A motor is a motor, so yes - that's valid. If you hold a motor's stator so that it cannot rotate, the motor has almost zero resistance to current flow so you'll get massive current. Allow it to spin up to speed and the back EMF causes the current to settle to its nominal value. Imagine plotting a curve of current flow between those two points and you can see that as you approach "motionless" the current will go way up - and if you hold it there, anything that cannot take sustained high current will be affected. "Affected" in this case could include fuses or fusible links burning through, motor windings melting their insulation and thus self-shorting (which leads to more localized heating/melting and thus a chain reaction that destroys the entire winding), cables getting hot enough to melt their insulation, connections (which are naturally higher resistance nodes anyway) overheating, etc.

BTW, "inrush" is usually used to indicate a momentary condition. That's appropriate for a normal motor startup. But in the example you cite, where the rotation is held at abnormally low RPM's for a while, "inrush" sort of loses its meaning because now you're talking about a sustained condition. I guess you could say that the system can tolerate inrush current, but sustained currents at those same levels is likely to be destructive. More generally, most systems (whether electrical, mechanical, or whatever) can tolerate "peak" values for a short time but those same values over a longer time cause problems; otherwise they wouldn't be spec'd as "peak" values! {grin}

EDIT: This is true of semiconductors too, which is why transistors "burn out" when subjected to excessively high currents for too long. The die can tolerate intermittent peaks but sustained operation outside what is called the "Safe Operating Area" will damage or destroy the die. And repeated operation outside the SOA can lead to progressive damage, weakening the device and leading to failure later even at a lower, normally acceptable operational level. The semiconductor industry publishes very clear specifications of what "intermittent" and "SOA" means for individual products, a pattern NOT followed by other disciplines which is very annoying because right at the moment I'm trying to determine what "intermittent" means in a mechanical environment and nobody seems to know.

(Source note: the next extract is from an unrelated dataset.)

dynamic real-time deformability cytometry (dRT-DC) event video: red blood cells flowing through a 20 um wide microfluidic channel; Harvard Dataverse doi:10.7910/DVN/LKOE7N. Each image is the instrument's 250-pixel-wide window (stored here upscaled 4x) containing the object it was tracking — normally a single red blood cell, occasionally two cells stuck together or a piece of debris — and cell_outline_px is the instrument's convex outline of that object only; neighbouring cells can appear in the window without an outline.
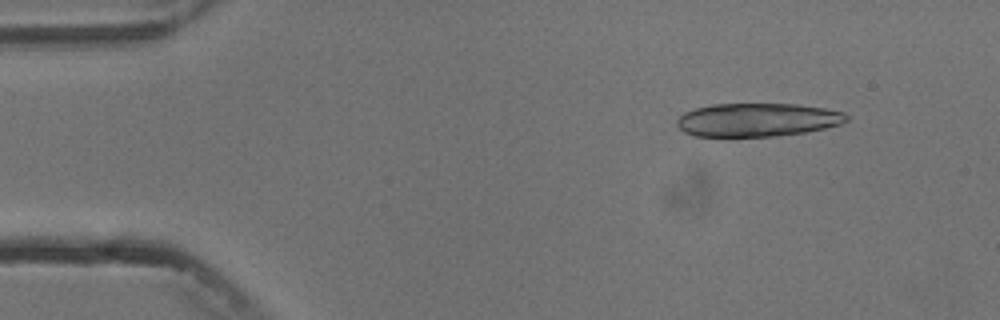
{"species": "common noctule bat (a hibernating species)", "species_latin": "Nyctalus noctula", "temperature_condition": "cold", "stored_images_in_passage": 5, "camera_frame_rate_fps": 3000, "um_per_image_px": 0.085, "animal": {"sex": "male", "body_mass_g": 13.3}, "frame": {"image": 1, "passage_image": 1, "time_ms": 0.0, "image_size_px": [1000, 320], "cell_outline_px": [[848, 120], [840, 124], [824, 128], [804, 132], [776, 136], [696, 136], [684, 132], [676, 124], [676, 120], [684, 112], [696, 108], [712, 104], [796, 104], [824, 108], [844, 112], [848, 116]], "centroid_in_image_um": [64.37, 10.18], "position_along_channel_um": 20.6, "area_um2": 32.89}}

Thanks as always for the lesson ID.

Not a "lesson", just friends talking shop! {grin}

No, this is a lesson. And thanks for the reply back to the original question. IDBoating i was hoping you would chime in. I am considering on the options on which way to go. The Bennetts had a little bit of interest because of the adjustability and their feedback system that they have for adjustment. However I do understand that the lencos have a little bit more power and seem to last a while longer. I am still on the fence trying to decide to go with tabs or Gates. I do plan on using an electronic controller to help automate whichever way I do go with. Having the 24ve with the characteristic that it needs that back corner on the Surfside stuck in the water may dictate that Tabs are a must. However with the listed boat and a suck gate the wave is much better. With tests on the suck gate the 24ve still needed list to the surf side. I did play around with ballast weight and placement but still came to the conclusion that listed and corner heavy produced the best wave. But I still want to do transfers without buying a new boat.